### Source material ###

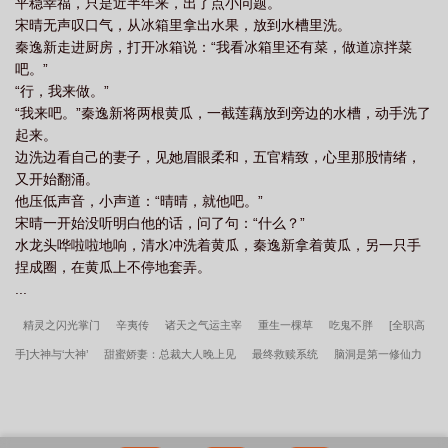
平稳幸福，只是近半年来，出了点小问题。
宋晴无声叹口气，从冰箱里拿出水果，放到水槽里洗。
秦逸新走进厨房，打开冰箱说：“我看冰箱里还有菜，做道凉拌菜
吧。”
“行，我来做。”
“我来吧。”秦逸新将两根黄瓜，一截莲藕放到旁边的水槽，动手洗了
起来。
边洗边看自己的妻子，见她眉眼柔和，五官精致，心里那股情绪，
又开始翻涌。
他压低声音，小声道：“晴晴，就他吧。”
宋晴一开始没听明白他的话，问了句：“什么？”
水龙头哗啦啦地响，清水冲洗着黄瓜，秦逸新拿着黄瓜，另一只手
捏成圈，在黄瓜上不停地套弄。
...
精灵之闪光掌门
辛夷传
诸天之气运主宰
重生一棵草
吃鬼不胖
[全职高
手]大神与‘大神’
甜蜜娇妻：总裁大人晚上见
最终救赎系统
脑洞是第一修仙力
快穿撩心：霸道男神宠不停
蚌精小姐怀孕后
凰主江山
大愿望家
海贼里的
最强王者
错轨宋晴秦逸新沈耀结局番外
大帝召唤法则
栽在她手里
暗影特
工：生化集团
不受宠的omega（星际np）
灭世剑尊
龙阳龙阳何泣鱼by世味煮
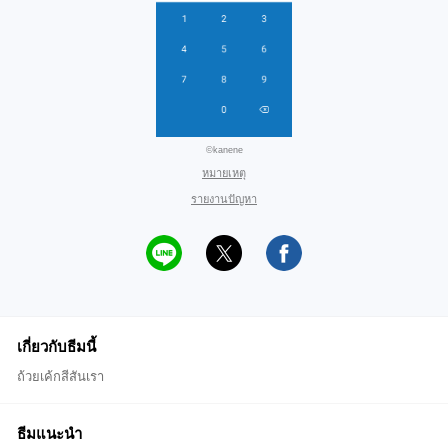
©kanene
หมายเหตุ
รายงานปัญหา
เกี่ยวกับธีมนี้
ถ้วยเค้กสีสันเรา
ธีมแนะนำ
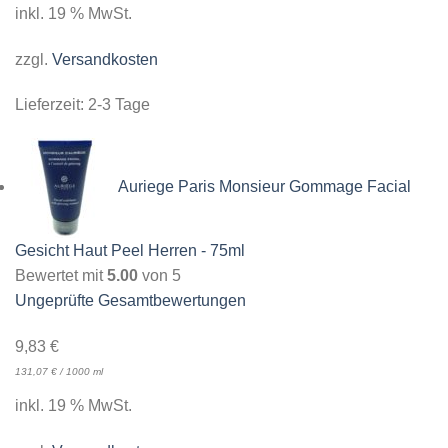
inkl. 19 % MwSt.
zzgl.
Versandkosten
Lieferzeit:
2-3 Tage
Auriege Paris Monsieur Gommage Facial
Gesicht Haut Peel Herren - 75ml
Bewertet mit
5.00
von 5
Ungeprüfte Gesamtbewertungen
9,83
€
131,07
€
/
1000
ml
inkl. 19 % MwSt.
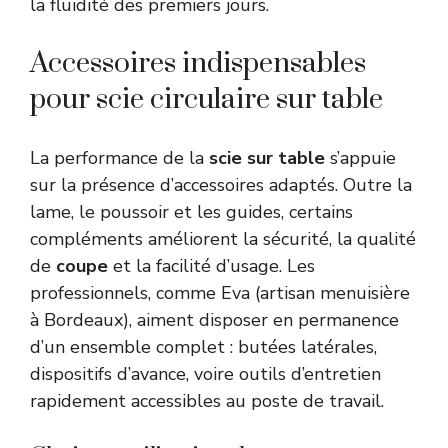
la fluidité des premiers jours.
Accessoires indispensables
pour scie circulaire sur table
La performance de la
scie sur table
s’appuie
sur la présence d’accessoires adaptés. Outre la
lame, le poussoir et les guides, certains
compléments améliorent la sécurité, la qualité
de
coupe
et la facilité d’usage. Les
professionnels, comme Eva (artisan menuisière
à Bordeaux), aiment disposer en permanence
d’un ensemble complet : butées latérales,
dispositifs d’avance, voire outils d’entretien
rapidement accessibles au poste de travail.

###

■ **Exercise goal**
Each entry is to be returned as it stands, and each picture is to be left out.

■ **Task answer**
平稳幸福，只是近半年来，出了点小问题。
宋晴无声叹口气，从冰箱里拿出水果，放到水槽里洗。
秦逸新走进厨房，打开冰箱说：“我看冰箱里还有菜，做道凉拌菜
吧。”
“行，我来做。”
“我来吧。”秦逸新将两根黄瓜，一截莲藕放到旁边的水槽，动手洗了
起来。
边洗边看自己的妻子，见她眉眼柔和，五官精致，心里那股情绪，
又开始翻涌。
他压低声音，小声道：“晴晴，就他吧。”
宋晴一开始没听明白他的话，问了句：“什么？”
水龙头哗啦啦地响，清水冲洗着黄瓜，秦逸新拿着黄瓜，另一只手
捏成圈，在黄瓜上不停地套弄。
...
精灵之闪光掌门
辛夷传
诸天之气运主宰
重生一棵草
吃鬼不胖
[全职高
手]大神与‘大神’
甜蜜娇妻：总裁大人晚上见
最终救赎系统
脑洞是第一修仙力
快穿撩心：霸道男神宠不停
蚌精小姐怀孕后
凰主江山
大愿望家
海贼里的
最强王者
错轨宋晴秦逸新沈耀结局番外
大帝召唤法则
栽在她手里
暗影特
工：生化集团
不受宠的omega（星际np）
灭世剑尊
龙阳龙阳何泣鱼by世味煮
©kanene
หมายเหตุ
รายงานปัญหา
เกี่ยวกับธีมนี้
ถ้วยเค้กสีสันเรา
ธีมแนะนำ
inkl. 19 % MwSt.
zzgl.
Versandkosten
Lieferzeit:
2-3 Tage
Auriege Paris Monsieur Gommage Facial
Gesicht Haut Peel Herren - 75ml
Bewertet mit
5.00
von 5
Ungeprüfte Gesamtbewertungen
9,83
€
131,07
€
/
1000
ml
inkl. 19 % MwSt.
la fluidité des premiers jours.
Accessoires indispensables
pour scie circulaire sur table
La performance de la
scie sur table
s’appuie
sur la présence d’accessoires adaptés. Outre la
lame, le poussoir et les guides, certains
compléments améliorent la sécurité, la qualité
de
coupe
et la facilité d’usage. Les
professionnels, comme Eva (artisan menuisière
à Bordeaux), aiment disposer en permanence
d’un ensemble complet : butées latérales,
dispositifs d’avance, voire outils d’entretien
rapidement accessibles au poste de travail.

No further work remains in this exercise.